_EXERCISE_
Without including any pictures, return the records below exactly as written.

_INPUT MATERIAL_
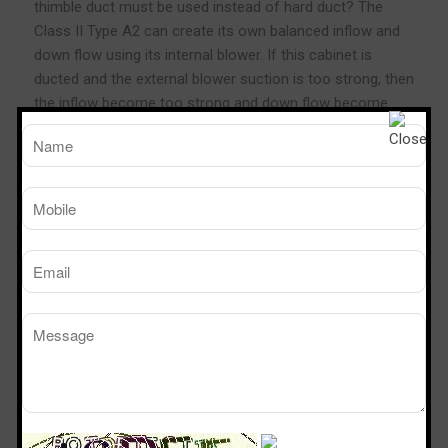
thimble duct must be used instead of hard duct? The
Class II Type A2 can create its own balanced inflow and
down flow using its internal blower. If this cabinet is
ducted and the external blower suction is too strong, then
the inflow become too strong and down flow become
too weak, causing product protection failure. Therefore,
the thimble duct must be used, where the extra suction
will draw the air from the room and not from the
cabinet’s plenum.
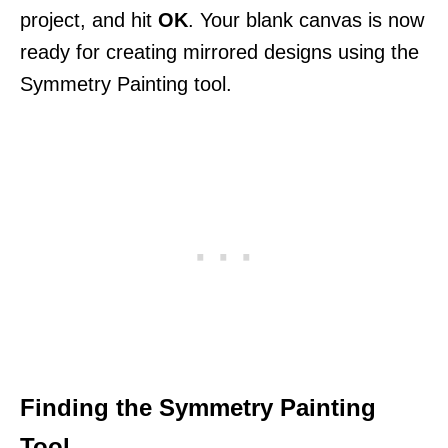
project, and hit
OK
. Your blank canvas is now
ready for creating mirrored designs using the
Symmetry Painting tool.
Finding the Symmetry Painting
Tool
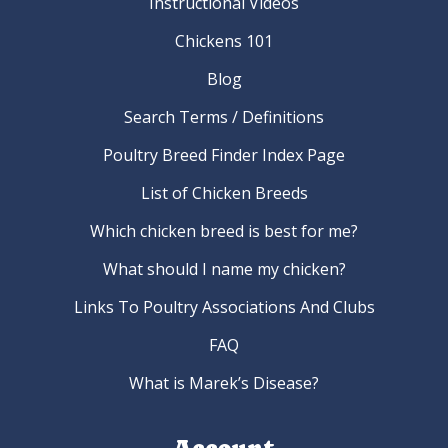
Instructional Videos
Chickens 101
Blog
Search Terms / Definitions
Poultry Breed Finder Index Page
List of Chicken Breeds
Which chicken breed is best for me?
What should I name my chicken?
Links To Poultry Associations And Clubs
FAQ
What is Marek’s Disease?
Account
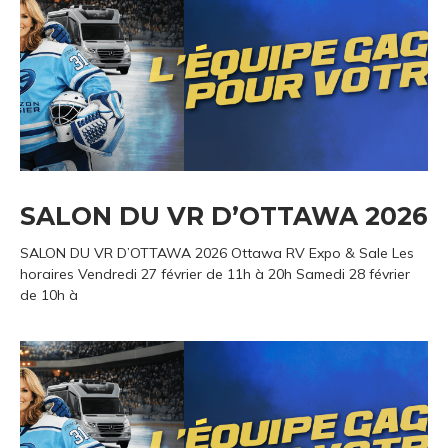
SALON DU VR D’OTTAWA 2026
SALON DU VR D’OTTAWA 2026 Ottawa RV Expo & Sale Les
horaires Vendredi 27 février de 11h à 20h Samedi 28 février
de 10h à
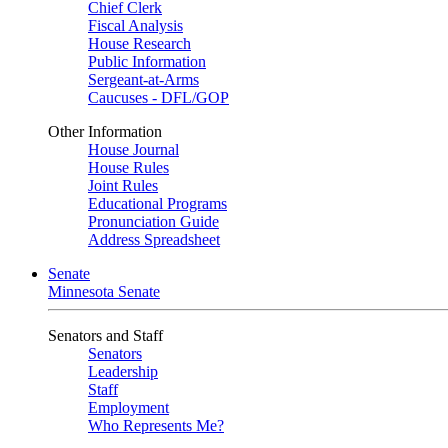
Chief Clerk
Fiscal Analysis
House Research
Public Information
Sergeant-at-Arms
Caucuses - DFL/GOP
Other Information
House Journal
House Rules
Joint Rules
Educational Programs
Pronunciation Guide
Address Spreadsheet
Senate
Minnesota Senate
Senators and Staff
Senators
Leadership
Staff
Employment
Who Represents Me?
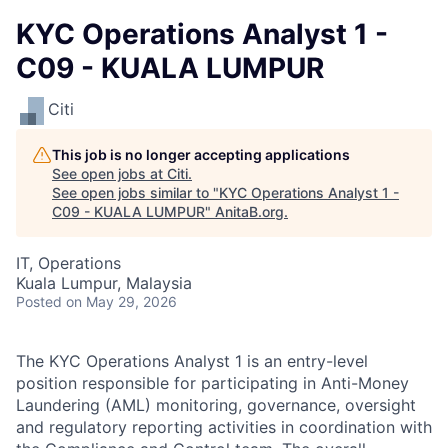
KYC Operations Analyst 1 -
C09 - KUALA LUMPUR
Citi
This job is no longer accepting applications
See open jobs at
Citi
.
See open jobs similar to "
KYC Operations Analyst 1 -
C09 - KUALA LUMPUR
"
AnitaB.org
.
IT, Operations
Kuala Lumpur, Malaysia
Posted
on May 29, 2026
The KYC Operations Analyst 1 is an entry-level
position responsible for participating in Anti-Money
Laundering (AML) monitoring, governance, oversight
and regulatory reporting activities in coordination with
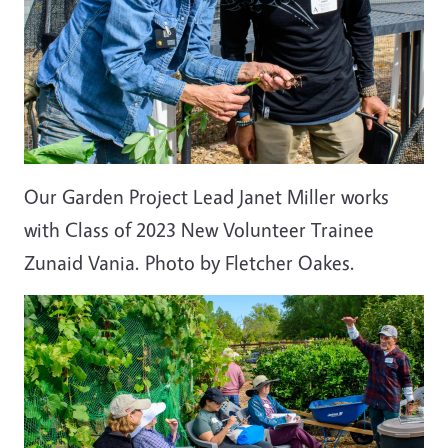
Our Garden Project Lead Janet Miller works
with Class of 2023 New Volunteer Trainee
Zunaid Vania. Photo by Fletcher Oakes.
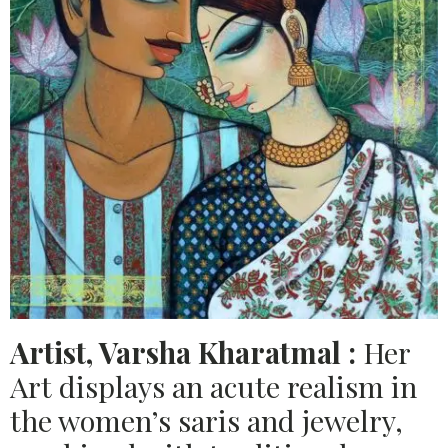
Artist, Varsha Kharatmal :
Her
Art displays an acute realism in
the women’s saris and jewelry,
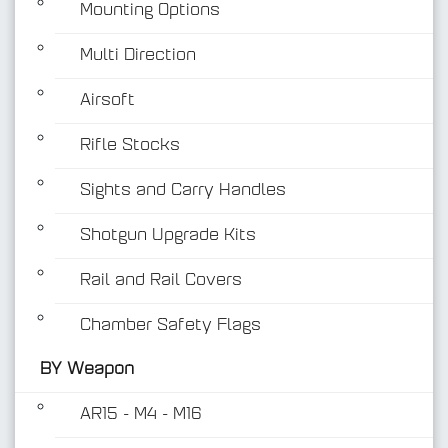
Mounting Options
Multi Direction
Airsoft
Rifle Stocks
BY Weapon
Sights and Carry Handles
Shotgun Upgrade Kits
Rail and Rail Covers
Chamber Safety Flags
BY Weapon
AR15 - M4 - M16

_WRITTEN ANSWER_
thimble duct must be used instead of hard duct? The
Class II Type A2 can create its own balanced inflow and
down flow using its internal blower. If this cabinet is
ducted and the external blower suction is too strong, then
the inflow become too strong and down flow become
too weak, causing product protection failure. Therefore,
the thimble duct must be used, where the extra suction
will draw the air from the room and not from the
cabinet’s plenum.
project, and hit
OK
. Your blank canvas is now
ready for creating mirrored designs using the
Symmetry Painting tool.
Finding the Symmetry Painting
Tool
Instructional Videos
Chickens 101
Blog
Search Terms / Definitions
Poultry Breed Finder Index Page
List of Chicken Breeds
Which chicken breed is best for me?
What should I name my chicken?
Links To Poultry Associations And Clubs
FAQ
What is Marek’s Disease?
Account
SALON DU VR D’OTTAWA 2026
SALON DU VR D’OTTAWA 2026 Ottawa RV Expo & Sale Les
horaires Vendredi 27 février de 11h à 20h Samedi 28 février
de 10h à
Chief Clerk
Fiscal Analysis
House Research
Public Information
Sergeant-at-Arms
Caucuses - DFL/GOP
Other Information
House Journal
House Rules
Joint Rules
Educational Programs
Pronunciation Guide
Address Spreadsheet
Senate
Minnesota Senate
Senators and Staff
Senators
Leadership
Staff
Employment
Who Represents Me?
KYC Operations Analyst 1 -
C09 - KUALA LUMPUR
Citi
This job is no longer accepting applications
See open jobs at
Citi
.
See open jobs similar to "
KYC Operations Analyst 1 -
C09 - KUALA LUMPUR
"
AnitaB.org
.
IT, Operations
Kuala Lumpur, Malaysia
Posted
on May 29, 2026
The KYC Operations Analyst 1 is an entry-level
position responsible for participating in Anti-Money
Laundering (AML) monitoring, governance, oversight
and regulatory reporting activities in coordination with
Our Garden Project Lead Janet Miller works
with Class of 2023 New Volunteer Trainee
Zunaid Vania. Photo by Fletcher Oakes.
Artist, Varsha Kharatmal :
Her
Art displays an acute realism in
the women’s saris and jewelry,
Mounting Options
Multi Direction
Airsoft
Rifle Stocks
BY Weapon
Sights and Carry Handles
Shotgun Upgrade Kits
Rail and Rail Covers
Chamber Safety Flags
BY Weapon
AR15 - M4 - M16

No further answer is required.